We used a dose of 2 mg/kg in our patient, who demonstrated fade despite allowing for optimal duration of action of neostigmine. The dramatic recovery in neuromuscular function within 3 minutes of administration suggests that using this drug at lower doses such as 1-2 mg/kg in combination with neostigmine may perhaps prove to be a superior treatment modality. With its elevated price, sugammadex is somewhat cost prohibitive if not used scrupulously. However, if avoidance of postoperative ventilation is possible or postoperative pulmonary complications can be prevented the price of the medication will prove minimal.

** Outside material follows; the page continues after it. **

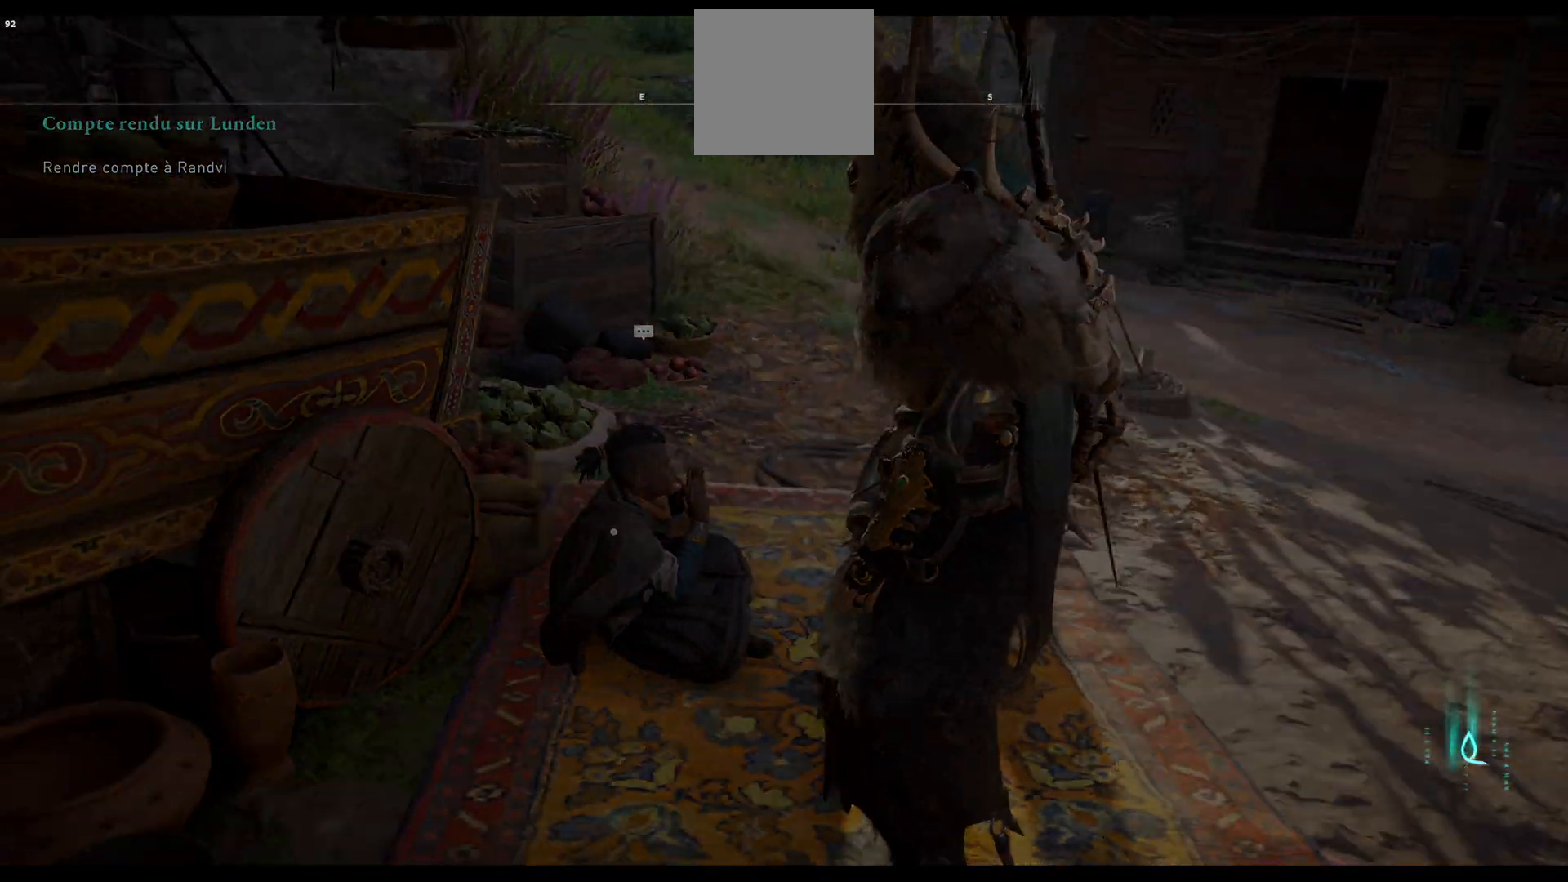
{"buttons": [], "left_stick": "center", "right_stick": "center", "events": []}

More studies are needed to pave the way for the administration of lower doses of sugammadex to supplement neostigmine in patients showing lighter levels of NMB or help serve as an alternative in patients showing fade or signs of inadequate NM recovery after reversal.

In our case, we demonstrated the advantages of using sugammadex in the case of residual NMB even after the reversal with neostigmine. In the future, more randomized control studies are need in order to conclude the appropriate dose of sugammadex in cases of incomplete reversal following neostigmine treatment.

Conflicts of Interest

The authors declare that they have no conflicts of interest.